Güvenlikçi Kedi yatakta hizmetkârlık görevi yapan Hizmetkâr Dişi ile bedenlerini birleştirmiş, iş üzerinde:
“Hay ben senin ananı…”

Apar topar giyinmeye başladı.

Hizmetkâr Dişi Şatonun çiçeğiydi. İmparator Kedi’den başlayarak üst düzeydekilerin ihtiyaç gidericisiydi. Herkes birbirinin ne mal olduğunu bilirdi bilmesine ama bilmemezlik buranın kurallarından biriydi.

Güvenlikçi Kedi maraton koşusuna çıkmışçasına soluğu İmparator Kedi’nin yanında aldı. Eğilip kalktığında:
“Saygı değer efendimiz. Beni istemişsiniz!”

Eliyle gökyüzünü işaret ediyordu:
“Görüyor musun?”

Baktı baktıkça içi daraldı:
“Saygı değer efendimiz. Görüyorum.”

Ona pis pis baktı:
“Ne görüyorsun? Lafı mı kesme? Alırım aşağıya ha!”

Esas duruşa geçti. ‘Çatlakla işim var.’diye aklından geçirdi.
“ Bundan sonra Şatonun üzerinden kuş ve benzerleri geçmeyecektir. Gerekirse hepsini öldürün.”

Güvenlikçi Kedi’nin elinden gelse onu oracıkta elleriyle boğacaktı ama canı tatlıydı.
“Saygı değer efendimiz. Okçu Güvenlikçi’leri şimdi görevlendiririm. Geçenin anasını belleler.”

İmparator Kedi hafiften gülümsedi. Kendisine benzeyenleri çok seviyordu. Elini sallayarak gitmesini işaret etti.

Etrafta dolaşırken İçeri Bakan Kedi yanına yaklaşarak:
“Saygı değer efendimiz. Beni çağırtmışsınız.”
“Neredeydin? Benden habersiz nereye uçup gittin?”
“Kahvehaneleri Güvenlikçi’lerle dolaştık. Zırlayanı yere yıktık. Birkaç gün sonra payımızı vereceklerine söz verdiler. Alacağımızı iki katı fazladan alacağız.”
“Aferin. Sevildiğini bil. Bu makamın hakkını fazlasıyla ver. Çulsuzlara acımayasın! Yoksa bu yaşantımız olmaz.”
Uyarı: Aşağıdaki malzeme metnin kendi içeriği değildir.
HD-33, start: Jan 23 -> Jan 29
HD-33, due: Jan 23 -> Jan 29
İçeri Bakan Kedi başını eğdi. Saygıdan değildi. Çıkarlar çatışıyordu. Birde gizliden kesesine atarak çoğalttığı mangırlar vardı.
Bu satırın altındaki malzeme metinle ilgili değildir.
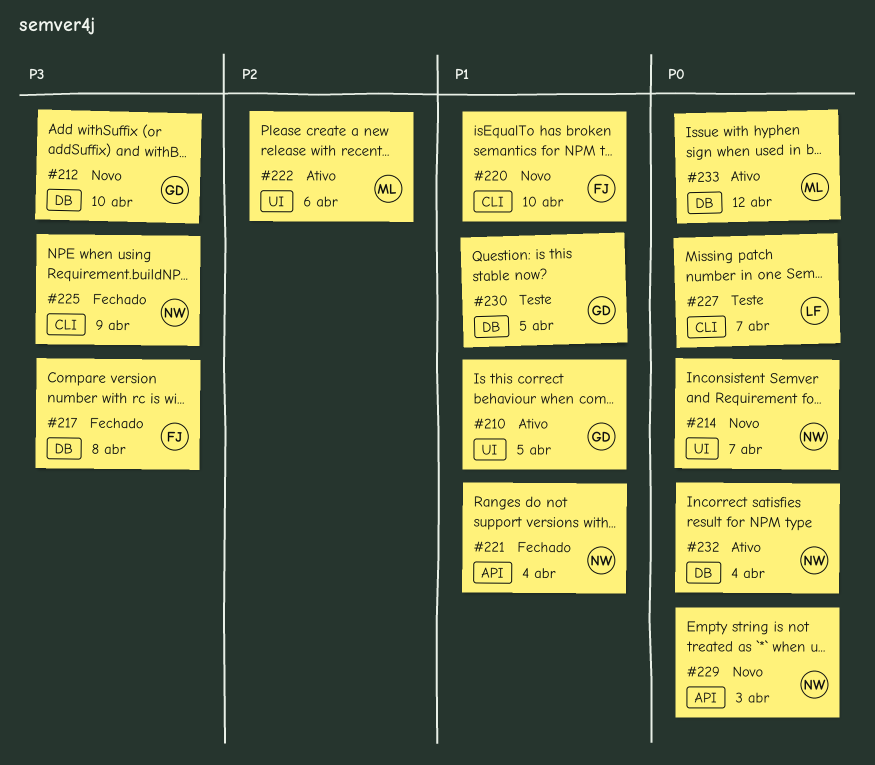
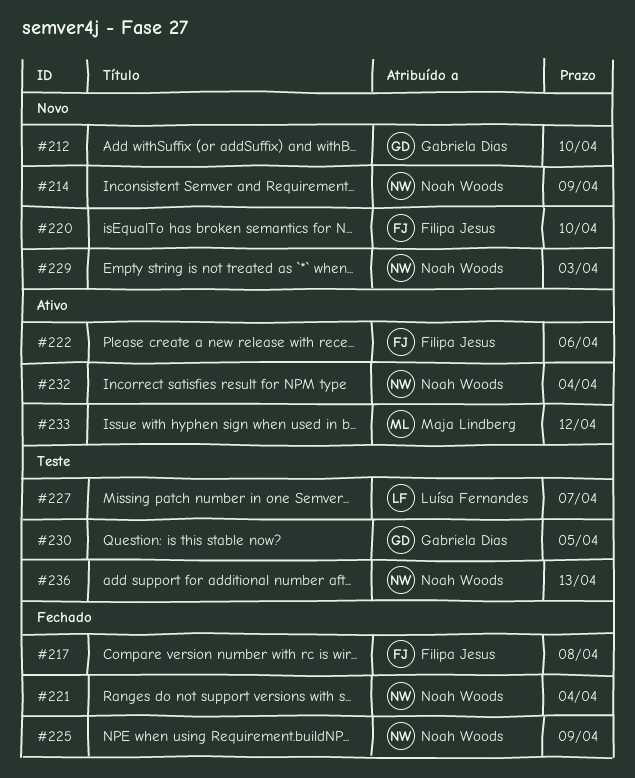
#210: present -> none
#214, due: Apr 7 -> Apr 9
#222, owner: Maja Lindberg -> Filipa Jesus
#236: none -> present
Şatoda herkes birbirine madik atmakla meşgul olsada, namuslu geçinmeyi huy yapmışlardı.

Şatonun üzerinden geçen kuşlar, leylekler ve diğerleri yağmur damlacıklarına benzer şekilde bahçeye düşüyorlardı.

İmparator Kedi toplantı yaptığı bir günde, çok akıllı olduğunu kanıtlamaya çalışan konuşma yapıyordu:
“Kuşlar casus olabilirler. Bizleri izleyerek, karşı tarafa bilgi verebilirler.” Dedi.

Güvenlikçi Kedi söz alarak konuşmasına başladı:
“İyiki varsınız ampul kafanızla akıl fışkırıyor. Hiç kimsede olmayan bir akıl gücü var sizde. Casus takımı her gün toprağa düşüyor. Bu bir zaferdir.”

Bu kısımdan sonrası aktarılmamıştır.